─── Task input

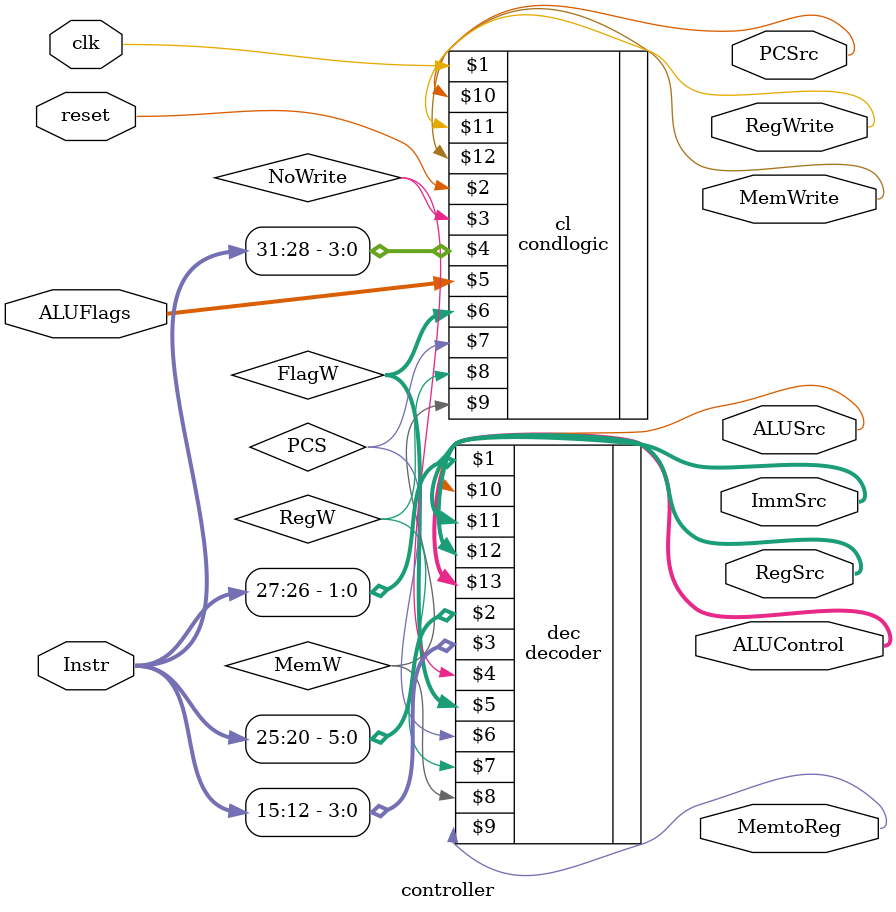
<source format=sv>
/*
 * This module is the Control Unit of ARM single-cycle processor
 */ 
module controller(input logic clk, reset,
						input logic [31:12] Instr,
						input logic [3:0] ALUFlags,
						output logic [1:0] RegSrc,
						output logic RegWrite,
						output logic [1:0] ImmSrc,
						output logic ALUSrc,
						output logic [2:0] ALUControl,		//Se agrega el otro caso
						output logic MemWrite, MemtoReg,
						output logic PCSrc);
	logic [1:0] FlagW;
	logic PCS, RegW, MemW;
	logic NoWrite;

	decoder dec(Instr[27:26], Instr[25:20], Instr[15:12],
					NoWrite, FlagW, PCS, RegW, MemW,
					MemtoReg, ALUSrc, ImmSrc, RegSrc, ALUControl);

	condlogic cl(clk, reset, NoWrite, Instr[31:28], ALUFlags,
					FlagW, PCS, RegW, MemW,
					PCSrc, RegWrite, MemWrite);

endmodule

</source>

──────

> Exercise description
Would you please output each record exactly, leaving the images out?

> Output of the task
<source format=sv>
/*
 * This module is the Control Unit of ARM single-cycle processor
 */ 
module controller(input logic clk, reset,
						input logic [31:12] Instr,
						input logic [3:0] ALUFlags,
						output logic [1:0] RegSrc,
						output logic RegWrite,
						output logic [1:0] ImmSrc,
						output logic ALUSrc,
						output logic [2:0] ALUControl,		//Se agrega el otro caso
						output logic MemWrite, MemtoReg,
						output logic PCSrc);
	logic [1:0] FlagW;
	logic PCS, RegW, MemW;
	logic NoWrite;

	decoder dec(Instr[27:26], Instr[25:20], Instr[15:12],
					NoWrite, FlagW, PCS, RegW, MemW,
					MemtoReg, ALUSrc, ImmSrc, RegSrc, ALUControl);

	condlogic cl(clk, reset, NoWrite, Instr[31:28], ALUFlags,
					FlagW, PCS, RegW, MemW,
					PCSrc, RegWrite, MemWrite);

endmodule

</source>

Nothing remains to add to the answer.